The concept of insulting in order to lead goes back to that old school military sergeant trying to “break” new recruits in order to re-shape them for combat. Problem with that is that somehow people started equating military experience with great leadership, and they mistakenly latched onto the screaming drill sergeant image. That screaming drill sergeant was never the iconic military leader – that person was simply there to break the spirit of recruits in order to push them out of their past lives and into their new reality. That wasn’t leadership and should never have been adopted as such. Old school sports coaches used to do the same thing – but again they were using the screaming drill sergeant approach – never realizing what a huge mistake this was if the goal was to motivate (versus the goal to break the person’s spirit).
At the risk of splitting hairs, dreams, and by that I mean goals and expectations, must precede dissatisfaction. No goal – no dissatisfaction. Creativity and energy flow from the dissatisfaction so long as we stay fixed on the goal. The tricky part for a lot of leaders is to maintain healthy dissatisfaction for the purpose of pushing through to the goal.Too many will accept lowering the goal to eliminate the discomfort of the dissatisfaction. Great topic.

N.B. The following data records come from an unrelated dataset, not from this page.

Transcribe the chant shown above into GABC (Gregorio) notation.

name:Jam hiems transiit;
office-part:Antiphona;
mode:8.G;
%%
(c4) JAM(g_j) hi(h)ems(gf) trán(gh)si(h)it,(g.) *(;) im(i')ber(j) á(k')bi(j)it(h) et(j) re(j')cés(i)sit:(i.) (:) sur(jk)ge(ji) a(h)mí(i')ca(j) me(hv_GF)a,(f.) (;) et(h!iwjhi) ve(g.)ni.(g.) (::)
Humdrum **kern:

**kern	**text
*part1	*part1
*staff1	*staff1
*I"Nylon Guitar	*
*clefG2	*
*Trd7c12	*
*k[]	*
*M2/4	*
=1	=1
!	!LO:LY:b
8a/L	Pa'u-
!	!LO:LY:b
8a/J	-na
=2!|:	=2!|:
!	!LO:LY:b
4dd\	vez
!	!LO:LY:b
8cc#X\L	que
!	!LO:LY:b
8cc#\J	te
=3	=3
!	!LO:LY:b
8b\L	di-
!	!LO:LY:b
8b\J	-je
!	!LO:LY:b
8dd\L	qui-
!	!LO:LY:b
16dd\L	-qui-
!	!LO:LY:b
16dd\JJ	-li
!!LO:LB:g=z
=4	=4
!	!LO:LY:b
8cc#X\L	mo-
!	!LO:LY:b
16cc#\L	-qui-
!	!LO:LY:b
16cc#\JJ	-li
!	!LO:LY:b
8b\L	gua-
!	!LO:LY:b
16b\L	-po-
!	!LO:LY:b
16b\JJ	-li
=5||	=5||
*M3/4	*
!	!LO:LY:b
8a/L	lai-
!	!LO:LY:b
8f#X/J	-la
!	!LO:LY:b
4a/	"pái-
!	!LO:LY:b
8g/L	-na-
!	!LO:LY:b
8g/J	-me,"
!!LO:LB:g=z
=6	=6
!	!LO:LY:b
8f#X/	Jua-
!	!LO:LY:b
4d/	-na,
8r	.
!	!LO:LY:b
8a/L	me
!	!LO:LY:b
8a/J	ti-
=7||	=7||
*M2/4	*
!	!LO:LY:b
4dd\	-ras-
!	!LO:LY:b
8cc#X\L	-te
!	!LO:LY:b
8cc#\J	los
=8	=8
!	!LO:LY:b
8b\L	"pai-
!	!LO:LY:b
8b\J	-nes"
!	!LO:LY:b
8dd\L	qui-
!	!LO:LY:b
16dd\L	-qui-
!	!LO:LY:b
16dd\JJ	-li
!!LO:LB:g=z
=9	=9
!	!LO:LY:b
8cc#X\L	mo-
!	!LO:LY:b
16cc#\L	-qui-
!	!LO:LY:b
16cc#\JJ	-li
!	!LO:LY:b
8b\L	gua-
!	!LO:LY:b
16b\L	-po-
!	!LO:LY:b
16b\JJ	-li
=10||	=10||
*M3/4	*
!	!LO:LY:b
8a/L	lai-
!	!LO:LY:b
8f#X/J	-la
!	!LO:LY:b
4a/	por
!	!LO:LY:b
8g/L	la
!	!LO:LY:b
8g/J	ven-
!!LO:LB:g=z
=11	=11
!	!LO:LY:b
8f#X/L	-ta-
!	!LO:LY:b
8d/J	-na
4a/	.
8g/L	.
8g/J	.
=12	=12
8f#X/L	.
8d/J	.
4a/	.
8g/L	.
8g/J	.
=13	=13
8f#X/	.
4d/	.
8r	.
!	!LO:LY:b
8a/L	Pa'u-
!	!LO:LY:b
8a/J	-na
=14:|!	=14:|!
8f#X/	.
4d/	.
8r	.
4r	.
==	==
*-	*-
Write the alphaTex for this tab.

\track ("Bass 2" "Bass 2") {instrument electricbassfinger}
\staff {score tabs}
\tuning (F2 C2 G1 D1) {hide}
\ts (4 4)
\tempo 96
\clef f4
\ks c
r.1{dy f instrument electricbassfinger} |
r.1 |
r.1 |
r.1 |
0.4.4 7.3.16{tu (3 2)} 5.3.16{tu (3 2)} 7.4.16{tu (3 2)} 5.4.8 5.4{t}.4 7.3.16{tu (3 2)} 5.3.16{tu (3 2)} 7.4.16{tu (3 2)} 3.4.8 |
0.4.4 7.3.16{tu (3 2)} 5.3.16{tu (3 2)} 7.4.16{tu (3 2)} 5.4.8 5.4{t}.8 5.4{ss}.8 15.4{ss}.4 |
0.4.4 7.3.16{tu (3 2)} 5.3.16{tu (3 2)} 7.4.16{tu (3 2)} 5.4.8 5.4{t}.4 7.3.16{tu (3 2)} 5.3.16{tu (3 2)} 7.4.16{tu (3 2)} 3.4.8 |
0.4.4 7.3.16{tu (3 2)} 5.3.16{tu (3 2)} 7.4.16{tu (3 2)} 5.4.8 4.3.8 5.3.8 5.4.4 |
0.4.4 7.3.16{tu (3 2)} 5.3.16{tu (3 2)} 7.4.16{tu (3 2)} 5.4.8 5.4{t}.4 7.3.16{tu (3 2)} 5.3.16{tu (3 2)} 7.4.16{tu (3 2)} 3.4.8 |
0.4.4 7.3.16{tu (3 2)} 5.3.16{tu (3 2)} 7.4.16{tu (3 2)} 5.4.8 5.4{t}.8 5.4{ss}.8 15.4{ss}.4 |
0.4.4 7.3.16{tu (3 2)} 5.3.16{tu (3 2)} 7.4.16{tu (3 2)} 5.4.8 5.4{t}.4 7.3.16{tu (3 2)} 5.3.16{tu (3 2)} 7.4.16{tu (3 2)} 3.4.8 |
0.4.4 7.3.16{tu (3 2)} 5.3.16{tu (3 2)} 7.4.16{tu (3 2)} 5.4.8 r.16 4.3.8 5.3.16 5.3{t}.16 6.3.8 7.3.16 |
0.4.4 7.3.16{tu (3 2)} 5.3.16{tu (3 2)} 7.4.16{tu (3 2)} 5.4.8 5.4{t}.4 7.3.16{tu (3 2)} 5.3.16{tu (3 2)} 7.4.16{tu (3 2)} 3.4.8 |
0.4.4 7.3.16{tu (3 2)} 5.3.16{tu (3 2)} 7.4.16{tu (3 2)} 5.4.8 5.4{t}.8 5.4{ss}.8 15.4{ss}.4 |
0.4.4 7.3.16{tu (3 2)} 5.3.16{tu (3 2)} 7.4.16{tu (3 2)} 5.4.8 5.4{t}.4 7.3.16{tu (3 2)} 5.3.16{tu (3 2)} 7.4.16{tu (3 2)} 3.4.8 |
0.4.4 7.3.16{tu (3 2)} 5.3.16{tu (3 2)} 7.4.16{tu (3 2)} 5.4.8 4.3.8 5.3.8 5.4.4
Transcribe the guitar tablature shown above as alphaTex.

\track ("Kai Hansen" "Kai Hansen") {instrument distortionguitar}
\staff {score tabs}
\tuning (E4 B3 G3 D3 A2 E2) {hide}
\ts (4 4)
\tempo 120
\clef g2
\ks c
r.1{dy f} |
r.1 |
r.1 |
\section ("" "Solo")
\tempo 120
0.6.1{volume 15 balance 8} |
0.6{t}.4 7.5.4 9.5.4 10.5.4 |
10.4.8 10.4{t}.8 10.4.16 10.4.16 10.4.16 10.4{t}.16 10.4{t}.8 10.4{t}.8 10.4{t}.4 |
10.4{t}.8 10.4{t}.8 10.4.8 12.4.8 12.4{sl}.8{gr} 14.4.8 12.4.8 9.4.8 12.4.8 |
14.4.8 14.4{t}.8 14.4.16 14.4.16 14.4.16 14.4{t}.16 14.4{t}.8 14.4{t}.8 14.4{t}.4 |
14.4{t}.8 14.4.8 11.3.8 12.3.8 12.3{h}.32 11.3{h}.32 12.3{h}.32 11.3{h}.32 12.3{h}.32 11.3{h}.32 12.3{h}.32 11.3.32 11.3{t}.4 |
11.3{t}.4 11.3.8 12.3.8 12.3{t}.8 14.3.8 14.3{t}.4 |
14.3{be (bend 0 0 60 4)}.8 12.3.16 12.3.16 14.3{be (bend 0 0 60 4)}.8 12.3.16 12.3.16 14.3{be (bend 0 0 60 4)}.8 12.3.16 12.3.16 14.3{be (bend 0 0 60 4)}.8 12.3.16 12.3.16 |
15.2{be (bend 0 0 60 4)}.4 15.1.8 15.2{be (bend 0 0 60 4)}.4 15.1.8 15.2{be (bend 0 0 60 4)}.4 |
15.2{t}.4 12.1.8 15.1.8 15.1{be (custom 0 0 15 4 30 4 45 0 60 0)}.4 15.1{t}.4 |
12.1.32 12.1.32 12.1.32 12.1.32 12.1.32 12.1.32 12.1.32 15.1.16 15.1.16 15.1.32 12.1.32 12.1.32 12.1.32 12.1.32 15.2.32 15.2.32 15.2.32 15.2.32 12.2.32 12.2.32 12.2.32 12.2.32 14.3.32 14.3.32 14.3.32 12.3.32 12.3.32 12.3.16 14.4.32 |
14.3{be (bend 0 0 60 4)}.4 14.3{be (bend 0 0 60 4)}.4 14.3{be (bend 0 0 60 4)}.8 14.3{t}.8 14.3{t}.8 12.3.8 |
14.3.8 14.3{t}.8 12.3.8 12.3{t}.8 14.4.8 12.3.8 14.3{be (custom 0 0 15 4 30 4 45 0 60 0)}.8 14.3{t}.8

Hi Sgt. Steve. I’m in a reader reply mode today. Because I am a new reader to this Blog, I’ve gone back to several blogs and tried to catch up–and read many of Dan’s blogs and many of your responses. Of the many persons who respond, Marc, Tim, Books, Muse, Education Bob, and YOU seem to be the most prolific, primarily because you respond the most frequently and regularly. However your comments, particularly, always seem to focus “your team benefit” most. That’s quite a tribute to YOU.
You know more about leadership and management than “you believe” people think you know, which is why you write differently than you speak. You have so much to offer and to share that it is just bursting from your seams: Theory, thoughts, ideas, practicum, who you are, stuff you’ve done, things you’re credited for, all things you’ve wanted to try, things you teach, and all the stuff you SEE. You’re no different than a young Henry Ford, or the rest of us. We are all like YOU. You’re not alone. You get as excited and as frustrated as the rest of us. I think you’re just more honest and open about it…for which I thank you. And I sincerely mean that.
Yes, Sgt. Steve, there is reward for the effort. It’s the Law of Compensation. It may not come immediately or directly, or in terms of money. But effort–like energy–is never lost. It is never returned to us empty. It comes back to us in position, or some elevation or acceleration of some sort. Call it God or call it nature, but never does a Law say one thing and do another. Thank you, Sgt. Steve, for being an authentic leader.
Good afternoon Dan;
AND; “That place beyond the Hill isn’t worth the climb when,- (there is NO reward for the effort).” I believe people need to know ‘Whats in it for them’. If YOU as a leader can’t create (Buy-in), don’t expect an (All in) mentality, or, effort from your people.
It’s hard for employees to get excited about something they feel no passion for. At times it can be a challenge for leaders to inspire thier people to adopt & adapt to changes and challenges created in ‘The New Millenium’. Successful leaders never give up looking for inovative ways to inspire the best from thier people.
But once again, here we are at the point where we realize, “to create buy in of any group of people YOU ABSOLUTLEY (M U S T) GET TO KNOW YOUR PEOPLE!”
Besides, without really knowing your people, how can you really expect to inspire enthusiasm in people if you don’t know what GETS YOUR PEOPLE EXCITED???
Gota go my friend. Enjoy the ‘sweltering HOT’ weekend…
One of your best quotes ever; “Leaders who blame their team for an unacceptable present are insulting the people they led to build it.” Nice!